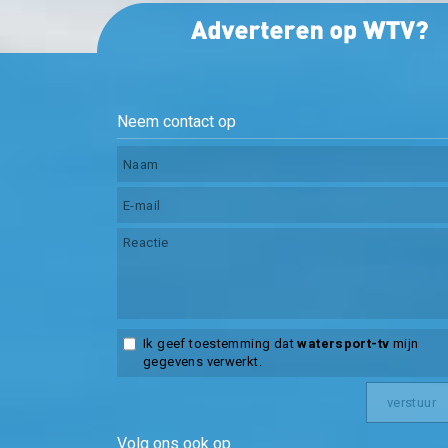
Neem contact op
Ik geef toestemming dat
watersport-tv
mijn
gegevens verwerkt.
Volg ons ook op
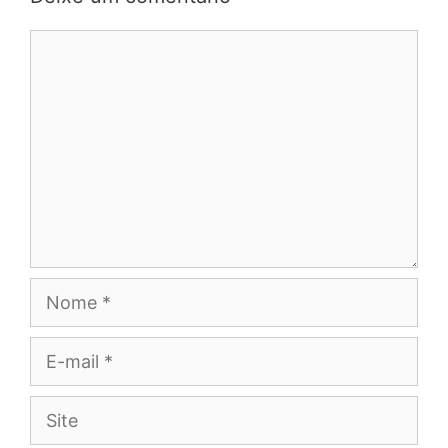
Comentário
Nome
E-
mail
Site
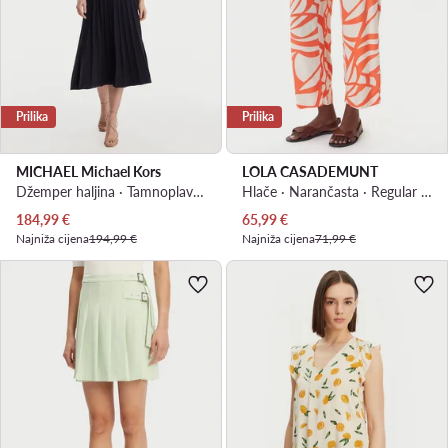
Prilika
Prilika
MICHAEL Michael Kors
LOLA CASADEMUNT
Džemper haljina · Tamnoplava · Midi
Hlače · Narančasta · Regular Fit
Trenutna cijena
Trenutna cijena
184,99
€
65,99
€
Najniža cijena
194,99 €
Najniža cijena
71,99 €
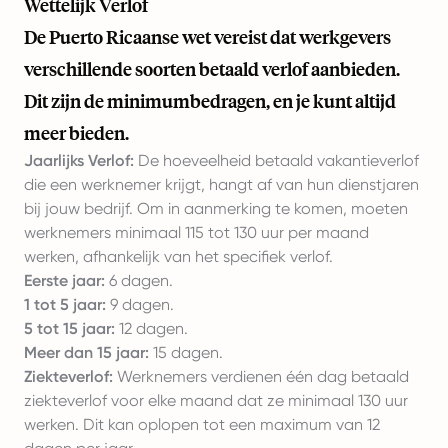
Wettelijk Verlof
De Puerto Ricaanse wet vereist dat werkgevers
verschillende soorten betaald verlof aanbieden.
Dit zijn de minimumbedragen, en je kunt altijd
meer bieden.
Jaarlijks Verlof:
De hoeveelheid betaald vakantieverlof
die een werknemer krijgt, hangt af van hun dienstjaren
bij jouw bedrijf. Om in aanmerking te komen, moeten
werknemers minimaal 115 tot 130 uur per maand
werken, afhankelijk van het specifiek verlof.
Eerste jaar:
6 dagen.
1 tot 5 jaar:
9 dagen.
5 tot 15 jaar:
12 dagen.
Meer dan 15 jaar:
15 dagen.
Ziekteverlof:
Werknemers verdienen één dag betaald
ziekteverlof voor elke maand dat ze minimaal 130 uur
werken. Dit kan oplopen tot een maximum van 12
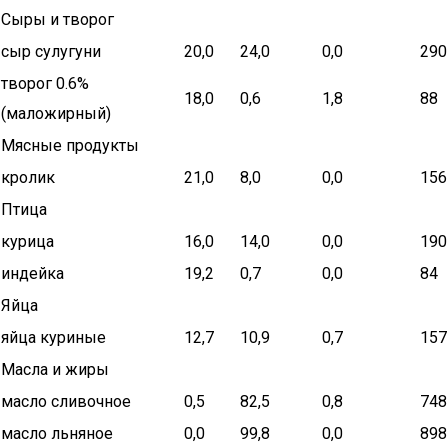
Сыры и творог
сыр сулугуни
20,0
24,0
0,0
290
творог 0.6%
18,0
0,6
1,8
88
(маложирный)
Мясные продукты
кролик
21,0
8,0
0,0
156
Птица
курица
16,0
14,0
0,0
190
индейка
19,2
0,7
0,0
84
Яйца
яйца куриные
12,7
10,9
0,7
157
Масла и жиры
масло сливочное
0,5
82,5
0,8
748
масло льняное
0,0
99,8
0,0
898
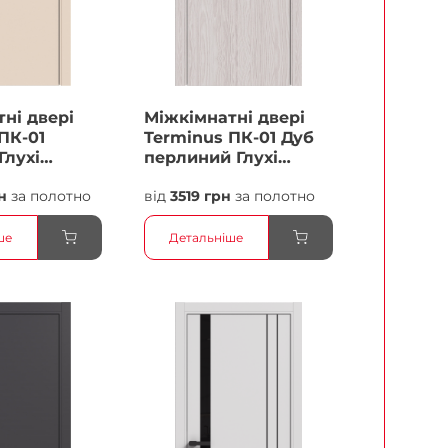
ні двері
Міжкімнатні двері
ПК-01
Terminus ПК-01 Дуб
Глухі
перлиний Глухі
Плівка
н
за полотно
від
3519 грн
за полотно
ше
Детальніше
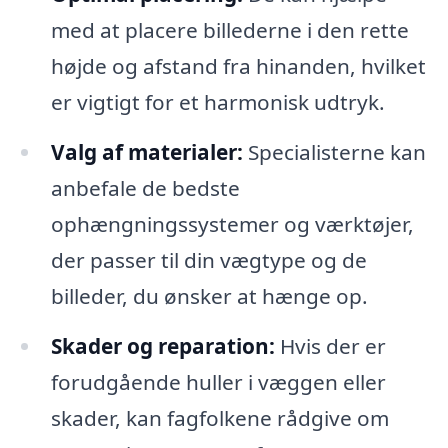
med at placere billederne i den rette
højde og afstand fra hinanden, hvilket
er vigtigt for et harmonisk udtryk.
Valg af materialer:
Specialisterne kan
anbefale de bedste
ophængningssystemer og værktøjer,
der passer til din vægtype og de
billeder, du ønsker at hænge op.
Skader og reparation:
Hvis der er
forudgående huller i væggen eller
skader, kan fagfolkene rådgive om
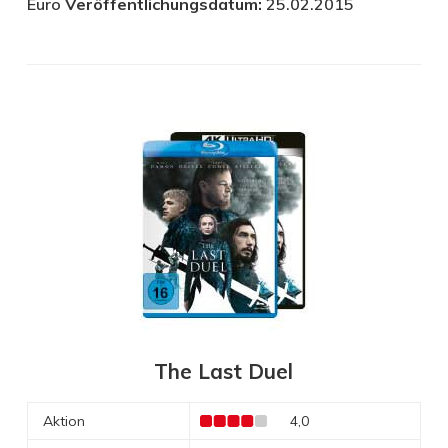
Euro
Veröffentlichungsdatum:
25.02.2015
The Last Duel
Aktion
4,0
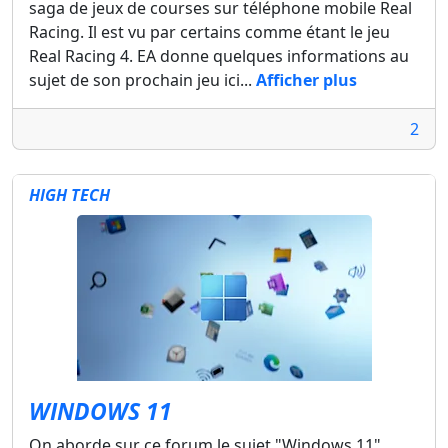
saga de jeux de courses sur téléphone mobile Real
Racing. Il est vu par certains comme étant le jeu
Real Racing 4. EA donne quelques informations au
sujet de son prochain jeu ici...
Afficher plus
2
HIGH TECH
WINDOWS 11
On aborde sur ce forum le sujet "Windows 11".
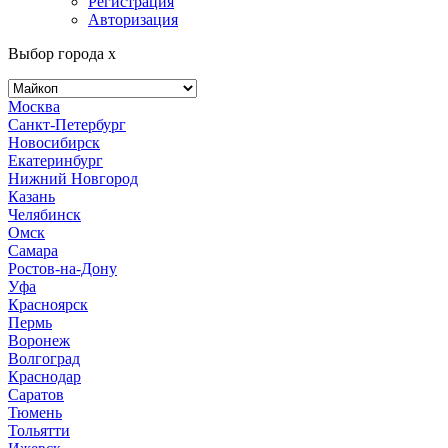
Регистрация
Авторизация
Выбор города
x
Москва
Санкт-Петербург
Новосибирск
Екатеринбург
Нижний Новгород
Казань
Челябинск
Омск
Самара
Ростов-на-Дону
Уфа
Красноярск
Пермь
Воронеж
Волгоград
Краснодар
Саратов
Тюмень
Тольятти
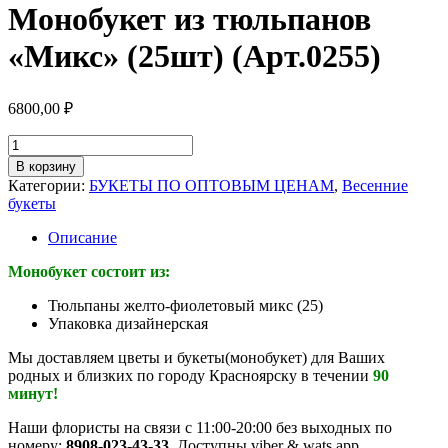
Монобукет из тюльпанов
«Микс» (25шт) (Арт.0255)
6800,00
₽
Количество
товара
В корзину
Монобукет
Категории:
БУКЕТЫ ПО ОПТОВЫМ ЦЕНАМ
,
Весенние
из
букеты
тюльпанов
"Микс"
Описание
(25шт)
(Арт.0255)
Монобукет состоит из:
Тюльпаны желто-фиолетовый микс (25)
Упаковка дизайнерская
Мы доставляем цветы и букеты(монобукет) для Ваших
родных и близких по городу Красноярску в течении
90
минут!
Наши флористы на связи с 11:00-20:00 без выходных по
номеру:
8908-023-43-33
Доступны viber & wats app.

-------

Job → Find every line in the records that contains the word "Racing", and copy each of those lines out.

Result for this task →
Racing. Il est vu par certains comme étant le jeu
Real Racing 4. EA donne quelques informations au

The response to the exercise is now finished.